*** Block opens ***

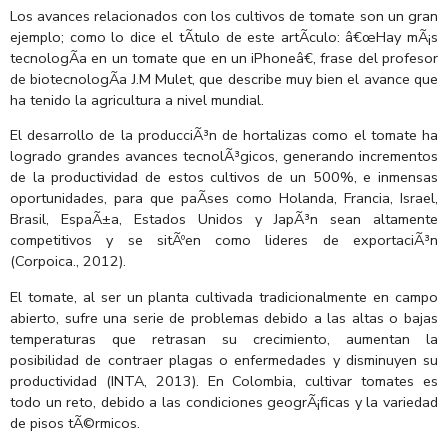
Los avances relacionados con los cultivos de tomate son un gran
ejemplo; como lo dice el tÃ­tulo de este artÃ­culo: â€œHay mÃ¡s
tecnologÃ­a en un tomate que en un iPhoneâ€, frase del profesor
de biotecnologÃ­a J.M Mulet, que describe muy bien el avance que
ha tenido la agricultura a nivel mundial.
El desarrollo de la producciÃ³n de hortalizas como el tomate ha
logrado grandes avances tecnolÃ³gicos, generando incrementos
de la productividad de estos cultivos de un 500%, e inmensas
oportunidades, para que paÃ­ses como Holanda, Francia, Israel,
Brasil, EspaÃ±a, Estados Unidos y JapÃ³n sean altamente
competitivos y se sitÃºen como lideres de exportaciÃ³n
(Corpoica., 2012).
El tomate, al ser un planta cultivada tradicionalmente en campo
abierto, sufre una serie de problemas debido a las altas o bajas
temperaturas que retrasan su crecimiento, aumentan la
posibilidad de contraer plagas o enfermedades y disminuyen su
productividad (INTA, 2013). En Colombia, cultivar tomates es
todo un reto, debido a las condiciones geogrÃ¡ficas y la variedad
de pisos tÃ©rmicos.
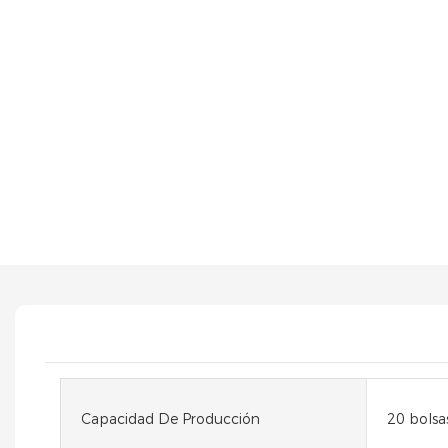
Capacidad De Producción
20 bolsa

*** Block closes ***

TRY IT: Check each line of the records for the string "debido" and copy those that have it.

ANSWER TO THIS TASK:
abierto, sufre una serie de problemas debido a las altas o bajas
todo un reto, debido a las condiciones geogrÃ¡ficas y la variedad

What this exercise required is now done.